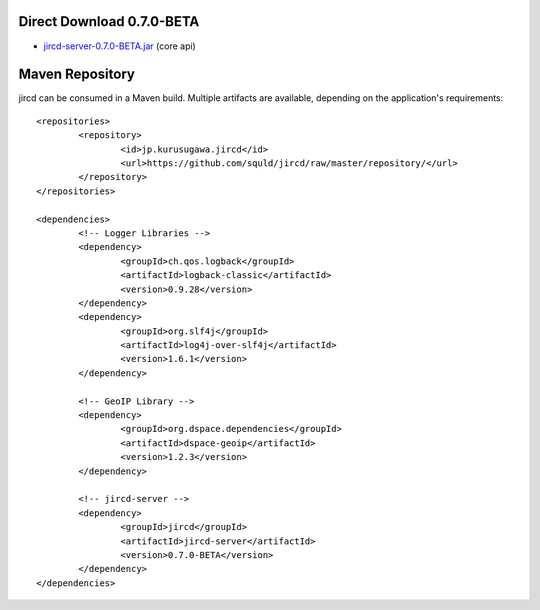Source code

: Direct Download 0.7.0-BETA
=================
- jircd-server-0.7.0-BETA.jar_ (core api)

Maven Repository
===========
jircd can be consumed in a Maven build. Multiple artifacts are available, depending on the application's requirements::

	<repositories>
		<repository>
			<id>jp.kurusugawa.jircd</id>
			<url>https://github.com/squld/jircd/raw/master/repository/</url>
		</repository>
	</repositories>

	<dependencies>
		<!-- Logger Libraries -->
		<dependency>
			<groupId>ch.qos.logback</groupId>
			<artifactId>logback-classic</artifactId>
			<version>0.9.28</version>
		</dependency>
		<dependency>
			<groupId>org.slf4j</groupId>
			<artifactId>log4j-over-slf4j</artifactId>
			<version>1.6.1</version>
		</dependency>

		<!-- GeoIP Library -->
		<dependency>
			<groupId>org.dspace.dependencies</groupId>
			<artifactId>dspace-geoip</artifactId>
			<version>1.2.3</version>
		</dependency>

		<!-- jircd-server -->
		<dependency>
			<groupId>jircd</groupId>
			<artifactId>jircd-server</artifactId>
			<version>0.7.0-BETA</version>
		</dependency>
	</dependencies>

.. _jircd-server-0.7.0-BETA.jar: https://github.com/squld/jircd/raw/master/repository/jircd/jircd-server/0.7.0-BETA/jircd-server-0.7.0-BETA.jar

□ □ □ □

■ Job item
Say how many lines in the entries contain the string "BETA". Nothing else belongs in the reply.

■ Result of the task
4